For many people, the first and last mile of their journey is the sticking point for using public transport. In some cases, you can use a shared bike for the last mile as there is demand for this in transport hubs, but the availability of these for the first mile can be sketchy in many residential areas. So the solution is to take your bike on the train and use it at both ends. This may sound like a dream for many cities, but Copenhagen proves that it can be done; cheaply and efficiently.

In 2010 DSB, the public train operator in the Greater Copenhagen area, made it free to take your bike in the S train system. In the least popular carriage, they converted a quarter of the train into a flexible space for bikes. Before it became free, 2.1 million passengers were bringing their bikes on board, and now in 2022, that figure is almost 10 million passengers*.

The S train network connects more suburban outlying areas with the city centre, thus making it easy to live outside the city centre and reach work or study efficiently by public transport.

This follows the urban planning strategy called the Five Finger Plan, established in 1947. The plan for the city’s growth designated five corridors of urban development, which were along railway (S Train) lines to provide convenient transportation to central Copenhagen. The network is shaped like a spread-out hand, with the palm being the city centre where all the routes converge. It also left green spaces and agriculture areas between the ‘fingers’. This was at a time when great swathes of the US cities were being demolished to create highways for cars.

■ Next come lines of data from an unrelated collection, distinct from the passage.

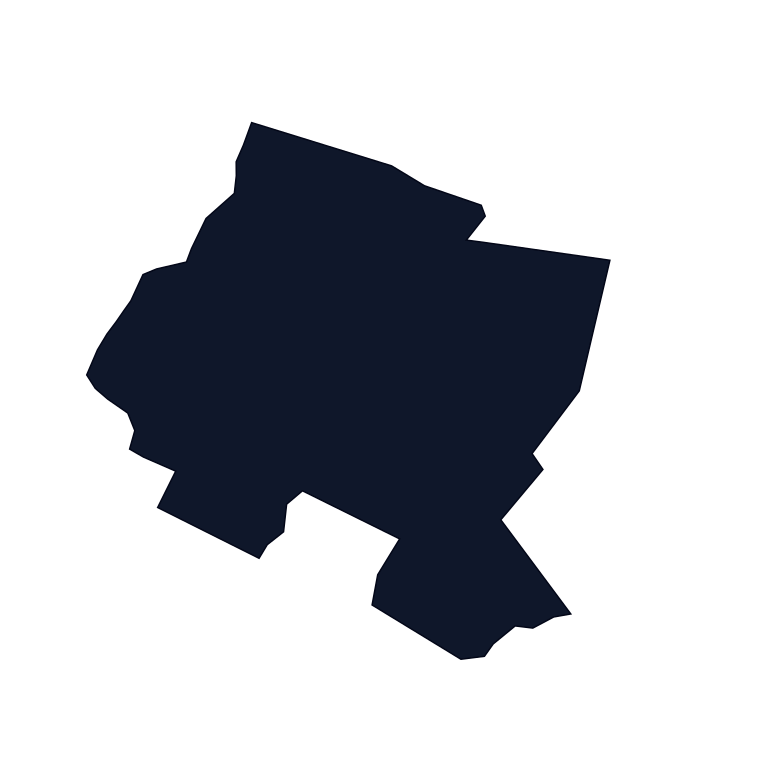 outline of Vespasiano Corrêa, Rio Grande do Sul, Brazil, rotated 27°
{"feature_id": "56859067B34356818702196", "entity_name": "Vespasiano Corrêa", "entity_type": "district", "adm_level": 2, "iso_a3": "BRA", "parent_name": "Brazil", "parent_adm1": "Rio Grande do Sul", "projection": "orthographic", "projection_center": [-51.871, -29.065], "detail": "fine", "context": "isolated", "style": "filled", "palette": "ink", "viewbox_px": 768, "rotation_deg": 27, "n_neighbors": 0, "source": "geoboundaries", "source_scale": "gbopen_adm2", "svg_char_len": 794}
<svg xmlns="http://www.w3.org/2000/svg" viewBox="0 0 768 768"><g transform="rotate(27 384 384)"><path d="M120.7,424.7L118.9,436.9L117.2,449.7L114.5,465.2L113.2,483.6L115.0,510.9L128.8,519.0L144.8,522.9L168.9,526.2L183.1,538.6L186.9,557.5L203.0,558.3L238.0,556.2L238.4,596.8L351.8,596.0L352.9,580.2L361.6,561.3L351.8,535.3L359.8,516.2L468.3,514.9L465.0,556.8L473.7,586.3L577.5,594.3L597.1,581.0L599.3,566.0L610.7,540.0L627.4,533.9L641.0,514.5L654.8,504.1L549.7,452.0L564.4,388.0L547.5,378.8L561.1,301.5L547.6,246.7L529.1,171.2L407.8,212.8L392.0,218.4L398.0,188.5L389.5,180.6L330.0,189.0L291.8,186.2L147.4,211.2L150.3,235.0L151.4,253.1L157.9,265.6L164.1,282.1L150.3,317.3L151.0,350.7L152.6,365.0L129.2,384.7L119.6,395.9L120.7,424.7Z" fill="#0f172a" stroke="#020617" stroke-width="1.5"/></g></svg>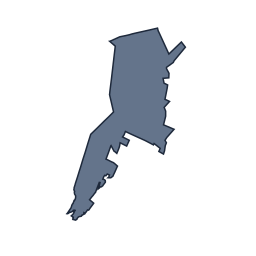 Francisco I. Madero, Coahuila, Mexico, rotated 18°
{"feature_id": "50627088B35500678821853", "entity_name": "Francisco I. Madero", "entity_type": "district", "adm_level": 2, "iso_a3": "MEX", "parent_name": "Mexico", "parent_adm1": "Coahuila", "projection": "natural_earth1", "projection_center": [-103.245, 26.23], "detail": "fine", "context": "isolated", "style": "filled", "palette": "slate", "viewbox_px": 256, "rotation_deg": 18, "n_neighbors": 0, "source": "geoboundaries", "source_scale": "gbopen_adm2", "svg_char_len": 3770}
<svg xmlns="http://www.w3.org/2000/svg" viewBox="0 0 256 256"><g transform="rotate(18 128 128)"><path d="M83.8,51.2L90.6,54.1L92.5,63.6L97.0,86.0L98.2,92.3L99.5,98.9L100.0,101.2L100.1,101.9L109.0,116.7L109.3,117.2L106.2,123.3L103.6,128.1L97.8,139.3L94.5,145.5L94.6,155.0L94.8,164.6L94.8,171.0L95.0,180.6L95.0,183.7L95.1,190.3L95.1,196.9L95.2,198.3L95.2,201.5L95.4,202.1L95.5,202.4L95.5,202.6L95.5,202.8L95.5,203.0L95.6,203.4L95.7,203.6L95.8,203.7L96.0,203.9L96.1,204.0L96.4,204.4L96.5,204.6L96.7,204.8L96.8,204.8L96.8,205.0L96.9,205.9L97.6,207.3L99.1,208.6L99.3,209.2L99.5,209.7L99.7,210.6L99.8,211.0L99.8,212.3L99.7,212.3L99.7,212.6L99.5,213.0L99.2,213.3L99.1,213.6L99.1,213.9L99.4,214.0L99.3,214.4L99.1,215.0L99.0,216.2L99.1,216.7L99.1,216.8L99.0,217.0L98.9,217.0L98.7,217.3L98.4,219.0L98.5,219.2L98.5,219.3L98.5,219.5L98.5,221.1L98.5,221.4L98.1,222.9L98.0,223.1L97.3,225.7L96.8,227.3L96.6,228.0L96.4,228.4L96.6,228.4L97.3,227.9L97.9,227.5L98.0,227.2L97.9,227.0L98.5,226.3L98.2,226.0L99.2,226.0L99.4,225.9L100.0,225.4L100.3,225.1L100.8,224.7L101.2,223.8L101.4,223.3L101.6,223.3L101.6,223.2L102.0,222.8L102.3,222.9L102.7,222.8L102.9,222.6L103.1,222.6L103.5,222.2L103.1,223.1L102.7,224.1L102.4,224.6L102.8,224.8L102.7,225.4L102.7,225.6L102.5,226.3L102.4,227.0L102.1,227.4L101.7,228.2L101.2,229.1L102.3,229.4L102.4,229.9L102.3,230.1L103.0,229.6L103.3,229.7L103.4,229.8L103.5,229.8L103.5,230.1L103.7,230.3L103.7,230.5L103.7,230.8L103.6,231.0L103.7,231.3L103.8,231.4L103.8,231.5L103.7,231.6L103.6,231.8L103.8,232.0L104.6,231.9L105.4,231.9L105.9,231.8L106.4,231.9L106.8,231.5L107.3,231.1L107.4,230.8L107.4,230.7L107.6,230.5L107.7,230.3L107.6,230.0L107.7,229.5L107.8,229.3L108.3,228.0L108.6,227.7L109.4,227.1L109.6,227.0L110.1,226.8L110.9,226.3L111.0,226.1L111.0,225.2L111.5,224.8L113.0,223.4L113.3,223.0L113.4,222.9L113.0,222.8L112.7,222.9L112.6,223.0L112.4,223.4L112.2,222.1L113.0,222.3L113.6,221.5L114.2,220.8L114.4,219.9L114.8,218.4L115.9,218.3L116.0,218.2L116.3,217.3L116.6,216.2L117.1,214.7L118.3,211.2L118.6,210.1L113.6,208.1L114.5,205.7L114.6,205.3L115.5,203.2L115.8,202.4L116.2,201.1L116.8,199.6L116.8,199.4L117.0,199.3L117.0,199.2L117.0,198.1L117.1,196.3L117.1,195.9L117.1,195.7L117.2,194.6L117.2,193.5L117.3,192.9L117.4,190.5L117.4,190.1L117.5,188.6L118.3,188.5L118.5,191.6L118.7,194.8L119.3,193.9L119.4,193.7L119.5,193.4L119.6,193.2L119.8,192.8L120.1,192.4L120.3,192.3L120.7,192.3L120.9,192.1L121.2,191.8L121.3,191.5L121.9,190.7L121.9,190.4L122.3,189.2L123.2,186.6L123.2,186.2L122.6,185.4L122.6,184.9L121.6,184.4L121.3,184.4L121.2,184.4L121.2,184.5L120.1,184.2L119.9,184.3L119.9,183.8L120.0,181.7L120.5,180.2L121.7,180.3L122.5,178.2L123.6,178.3L124.9,178.4L124.8,179.3L125.0,180.6L124.4,181.3L124.3,181.5L126.7,180.8L127.0,180.7L127.2,180.4L128.5,178.6L128.6,178.3L128.7,176.7L129.1,174.0L129.2,172.7L129.3,172.0L129.6,168.9L129.7,168.2L129.8,167.5L125.9,165.8L124.6,165.4L123.6,165.3L123.2,165.3L118.6,164.6L116.7,164.4L117.0,157.7L117.2,150.1L117.3,149.9L121.9,154.4L122.9,154.6L125.2,155.6L125.6,150.5L125.6,147.9L125.1,144.5L132.3,145.6L133.0,139.3L125.6,138.2L126.4,135.7L126.6,132.1L132.0,132.8L133.7,133.0L147.9,134.6L149.2,134.8L153.4,135.5L157.4,136.2L157.6,134.7L164.9,137.4L164.6,140.8L169.8,141.8L169.8,138.4L168.9,133.2L169.1,130.2L167.0,128.3L167.8,125.1L172.2,115.0L160.8,114.0L160.2,105.3L160.0,104.6L158.6,100.3L156.0,97.2L159.3,89.9L157.1,89.6L154.3,89.3L153.0,78.4L152.4,74.8L148.4,74.2L146.0,69.9L151.3,67.7L150.1,63.3L146.3,59.7L145.9,58.4L146.1,58.1L150.8,51.7L151.1,49.7L157.6,33.4L152.2,29.7L144.0,45.0L130.2,30.0L127.5,27.1L126.7,26.3L126.5,26.0L125.8,24.9L125.6,24.5L125.2,23.9L117.9,28.3L105.7,35.5L102.6,37.4L100.9,38.6L100.3,39.0L97.3,40.8L92.0,43.8L84.0,51.1L83.8,51.2Z" fill="#64748b" stroke="#1e293b" stroke-width="1.5"/></g></svg>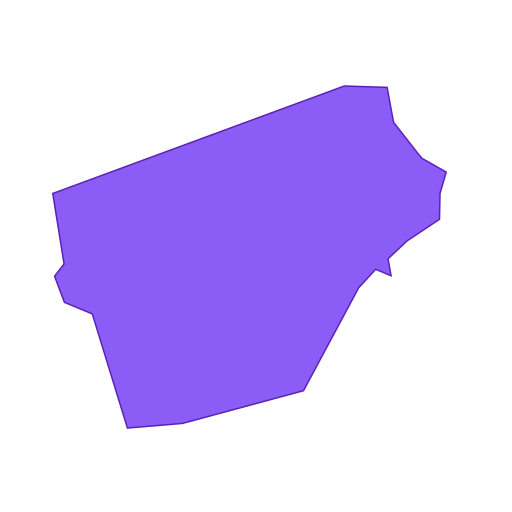 Grant, Kentucky, United States of America, rotated 260°
{"feature_id": "52423323B20105286967567", "entity_name": "Grant", "entity_type": "district", "adm_level": 2, "iso_a3": "USA", "parent_name": "United States of America", "parent_adm1": "Kentucky", "projection": "natural_earth1", "projection_center": [-84.627, 38.638], "detail": "fine", "context": "isolated", "style": "filled", "palette": "violet", "viewbox_px": 512, "rotation_deg": 260, "n_neighbors": 0, "source": "geoboundaries", "source_scale": "gbopen_adm2", "svg_char_len": 428}
<svg xmlns="http://www.w3.org/2000/svg" viewBox="0 0 512 512"><g transform="rotate(260 256 256)"><path d="M227.4,84.7L108.9,99.5L103.9,154.4L115.1,279.4L206.9,351.6L222.1,371.5L213.1,385.6L230.4,385.6L244.9,407.9L260.3,443.1L285.7,448.1L305.6,457.9L323.2,436.6L328.4,433.5L363.8,414.7L399.3,414.4L408.1,372.4L352.9,66.7L281.5,65.6L271.1,54.1L243.6,59.3L227.4,84.7Z" fill="#8b5cf6" stroke="#5b21b6" stroke-width="1.5"/></g></svg>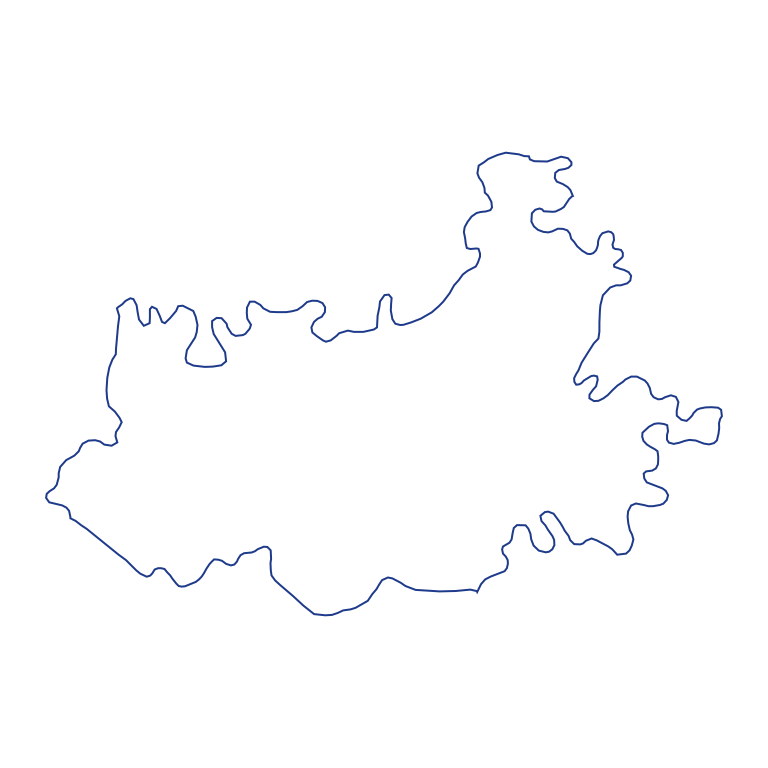 outline of Uzda, Minsk, Belarus
{"feature_id": "67162791B57084664446232", "entity_name": "Uzda", "entity_type": "district", "adm_level": 2, "iso_a3": "BLR", "parent_name": "Belarus", "parent_adm1": "Minsk", "projection": "mercator", "projection_center": [27.363, 53.476], "detail": "fine", "context": "isolated", "style": "outline", "palette": "blue", "viewbox_px": 768, "rotation_deg": 0, "n_neighbors": 0, "source": "geoboundaries", "source_scale": "gbopen_adm2", "svg_char_len": 6103}
<svg xmlns="http://www.w3.org/2000/svg" viewBox="0 0 768 768"><path d="M116.9,308.3L119.3,316.3L118.0,326.2L116.0,349.0L115.8,354.3L112.4,359.6L109.3,367.4L107.3,377.8L106.5,390.2L107.1,398.6L108.9,406.3L114.9,411.6L119.5,417.8L121.7,422.2L119.1,427.5L116.0,432.0L115.5,436.2L117.3,442.4L111.6,445.7L104.3,444.6L100.1,441.5L95.2,440.2L88.5,440.6L82.6,443.7L80.1,447.9L78.8,451.2L74.4,455.6L66.2,460.1L60.2,466.9L58.7,473.1L58.7,477.3L56.7,484.8L54.0,488.4L49.6,491.2L46.7,493.9L46.1,497.9L49.2,502.3L62.2,505.4L66.4,507.6L69.1,510.9L70.4,517.1L70.4,518.3L75.6,520.9L81.3,525.3L86.6,528.8L118.6,554.7L126.0,560.1L136.2,570.3L140.3,573.7L146.7,576.7L150.2,575.6L152.3,573.4L154.7,569.5L158.1,568.2L161.1,568.2L164.5,569.0L167.1,572.2L170.2,575.4L172.4,578.7L176.3,583.6L178.7,586.0L181.5,586.6L185.0,586.3L195.8,581.9L198.9,579.5L201.6,576.7L203.9,573.3L206.5,568.6L209.5,564.1L212.1,561.3L214.1,559.4L218.3,559.7L222.0,560.8L226.2,563.9L231.0,565.4L234.4,564.5L237.0,561.5L238.0,559.1L240.5,555.2L244.1,553.2L251.6,552.5L254.8,551.3L257.9,549.1L263.9,546.7L267.4,547.0L270.7,550.4L271.1,558.9L270.5,563.0L270.8,570.2L271.5,575.4L275.1,580.4L279.9,584.8L293.2,596.2L303.5,605.7L314.1,614.1L325.2,615.3L332.0,614.9L337.9,612.9L343.2,610.4L350.5,609.4L355.6,607.8L367.8,600.8L372.3,594.1L376.4,589.3L379.3,584.3L382.1,580.1L387.9,577.5L392.4,578.4L400.8,582.8L405.4,586.0L415.6,589.9L439.6,591.4L455.7,591.0L470.3,589.6L476.8,591.1L477.2,592.0L481.0,584.2L485.2,579.4L490.6,576.6L504.6,571.2L506.9,568.1L507.9,563.8L507.7,560.2L505.9,556.7L503.0,553.6L502.1,549.4L503.0,546.5L509.5,542.7L511.6,539.4L512.7,532.8L513.8,528.0L517.0,525.1L525.6,525.3L528.3,528.6L530.4,533.6L531.2,539.3L533.6,545.6L538.8,550.6L545.7,552.3L549.1,551.7L552.3,549.3L554.4,545.1L554.1,539.9L552.5,536.2L547.8,529.5L545.4,525.4L541.5,521.1L540.4,515.8L544.9,512.1L548.1,511.6L553.6,513.7L560.0,522.4L562.6,526.7L564.7,530.7L568.6,535.9L570.2,540.2L574.2,544.1L580.2,544.4L582.9,543.5L586.0,540.7L591.6,538.5L596.8,540.4L608.2,546.4L612.4,549.4L617.2,554.7L626.1,553.6L629.6,550.3L631.8,545.5L633.4,539.5L632.1,534.7L629.8,530.1L628.3,523.4L627.6,516.8L628.1,511.3L631.1,505.5L635.9,503.5L643.7,505.0L648.5,506.2L653.0,506.2L659.8,505.0L663.3,503.7L666.8,499.9L668.1,495.2L665.8,490.9L662.5,488.4L646.8,482.4L644.3,478.5L643.7,473.6L646.1,471.4L652.2,470.6L655.9,468.4L657.9,464.5L658.2,460.5L658.2,456.2L657.5,451.2L654.8,449.2L650.4,446.8L647.0,444.6L643.5,440.9L642.2,436.7L642.5,432.7L649.0,426.7L654.2,423.9L657.5,423.4L659.5,423.4L663.9,424.0L667.2,425.2L668.0,431.2L667.0,435.1L667.0,439.7L668.9,442.6L673.6,443.9L679.1,442.8L684.7,440.9L689.4,439.9L695.7,440.5L703.9,443.6L709.2,444.4L714.0,443.1L716.9,440.4L718.5,433.8L719.2,428.1L719.0,423.3L720.1,419.0L721.9,416.2L721.1,409.8L718.1,407.7L711.6,407.2L705.5,407.4L699.9,408.5L697.0,409.6L693.4,413.2L692.3,415.4L689.9,418.0L686.6,420.9L681.5,419.8L676.8,415.7L676.7,411.1L678.4,402.0L675.9,396.9L670.9,395.3L665.1,397.2L661.8,399.0L658.1,399.3L653.6,397.2L651.1,393.8L649.8,388.0L647.5,383.5L644.8,380.5L636.9,376.6L631.2,376.6L625.4,379.5L623.0,381.8L617.4,385.6L612.6,390.1L607.9,395.0L603.5,398.3L598.5,400.8L594.0,401.1L589.4,398.3L589.5,394.6L593.1,389.6L596.1,386.3L597.7,379.7L597.1,376.4L593.9,375.6L591.1,376.1L583.9,380.5L581.6,383.0L579.4,384.3L576.2,384.7L574.4,381.9L574.1,378.2L576.2,374.0L578.4,370.5L581.6,362.7L587.6,353.1L593.8,343.4L598.4,338.6L599.4,331.6L599.4,322.8L599.9,310.9L600.4,305.2L602.9,295.3L610.2,287.5L616.2,285.3L620.8,285.3L627.3,283.3L630.3,280.5L631.1,275.7L628.6,272.2L624.0,269.9L620.3,268.9L614.2,266.7L614.0,264.6L622.0,257.6L622.8,256.3L622.8,252.8L621.0,250.0L618.3,249.3L615.2,249.0L613.2,247.8L612.5,244.5L614.0,240.0L613.7,236.5L613.2,234.2L611.2,232.2L608.2,231.4L602.4,233.2L600.1,236.0L598.6,239.5L598.1,241.5L597.9,245.0L596.9,248.3L595.9,250.5L593.3,253.1L590.3,254.1L587.3,253.8L582.3,250.8L577.2,246.3L574.2,242.0L571.2,238.7L569.9,233.7L567.4,230.4L563.1,228.9L557.9,228.7L552.1,231.4L548.3,232.4L543.5,231.9L538.0,229.9L533.9,226.4L531.4,221.6L531.9,213.3L535.2,209.8L539.5,208.5L542.0,209.3L543.8,211.3L552.8,211.8L555.6,211.5L560.9,209.0L563.9,207.0L569.2,199.0L572.5,195.9L572.8,195.9L570.4,190.1L567.7,187.1L562.9,184.1L556.8,181.6L554.8,178.1L555.3,172.8L558.9,170.0L564.9,169.0L568.4,167.8L571.4,165.0L571.4,162.2L567.9,158.2L561.1,156.7L547.3,161.5L534.2,161.2L529.9,159.4L528.9,156.3L524.3,156.1L518.7,154.3L505.7,152.7L497.5,155.0L488.2,159.0L483.7,162.5L478.7,165.6L477.4,173.3L479.0,177.6L482.4,182.3L484.5,188.1L484.8,192.6L488.0,195.6L491.4,201.9L492.0,207.5L490.4,210.1L486.1,211.4L480.6,212.0L476.6,213.0L471.6,216.5L467.6,221.8L464.7,227.1L463.9,232.1L465.2,238.7L465.7,243.2L466.8,248.0L470.2,249.0L476.6,248.5L478.5,248.8L480.0,253.5L480.0,256.7L477.9,262.6L475.8,266.5L467.6,270.8L462.8,274.5L458.6,280.3L454.1,285.3L449.6,293.3L443.2,301.7L439.0,306.0L431.8,312.3L420.7,318.7L411.2,322.4L403.5,324.8L400.1,325.0L395.3,323.7L392.4,319.2L390.8,310.5L391.1,304.1L391.6,298.0L388.7,294.6L384.5,295.1L380.0,301.5L379.4,307.0L377.6,315.8L377.0,327.4L373.9,329.5L363.3,331.9L354.0,331.9L347.9,330.6L339.2,333.2L336.5,335.9L330.7,340.4L325.9,341.7L323.0,340.4L317.2,336.4L312.4,332.5L311.4,327.4L314.0,321.9L317.7,318.7L321.7,316.8L324.9,312.1L325.1,307.3L322.5,303.1L317.5,300.9L312.2,300.7L307.1,302.0L302.6,306.2L297.3,309.9L291.8,311.3L286.5,312.1L276.2,312.1L270.1,311.8L263.4,308.4L260.3,304.9L254.7,301.7L249.9,301.7L247.0,307.6L246.8,312.9L247.3,318.7L251.0,324.8L249.7,328.7L245.4,333.8L242.8,335.1L235.6,335.9L231.7,333.8L227.4,327.2L226.6,323.7L221.6,318.2L216.6,317.9L212.1,321.1L212.1,327.2L213.7,334.0L225.1,352.3L226.1,361.3L221.3,365.3L212.9,366.6L204.9,366.9L193.5,365.6L186.9,362.6L185.6,358.4L186.9,350.2L195.1,337.5L196.7,332.2L197.5,325.0L195.7,316.8L193.3,311.0L182.7,305.7L178.2,306.2L176.1,311.0L170.0,318.2L164.9,323.2L162.0,321.9L159.7,315.8L156.5,308.9L152.0,306.8L149.9,309.2L149.9,317.9L149.6,323.2L143.8,325.8L139.0,319.5L137.7,312.6L136.6,305.2L133.4,299.1L130.3,298.3L125.5,300.9L122.1,304.4L118.3,307.0L116.9,308.3Z" fill="none" stroke="#1e3a8a" stroke-width="2"/></svg>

It also helps that Copenhagen has a positive cycling culture. The city has an extensive cycling infrastructure with 382km of cycling routes in the city and dedicated super cycle highways that cut across the city, at times avoiding roads, for more efficient and safer journeys. On busy routes during rush hour, traffic lights are coordinated in favour of cyclists. Over the last decade, the city has invested in five dedicated bike bridges spanning the inner harbour, making movement to and from the city centre to the island of Amager quicker and safer. So it is not surprising that 49% of Copenhageners cycle to work or study.

When they read such positive case studies, people often say that not all cities can be Copenhagen (or Amsterdam, another city with a positive cycling culture). However, while our city has been thinking about and investing in urban planning that incorporates public transport and cycling infrastructure for decades, that does not mean that other cities can’t take some inspiration from what is possible here in Denmark.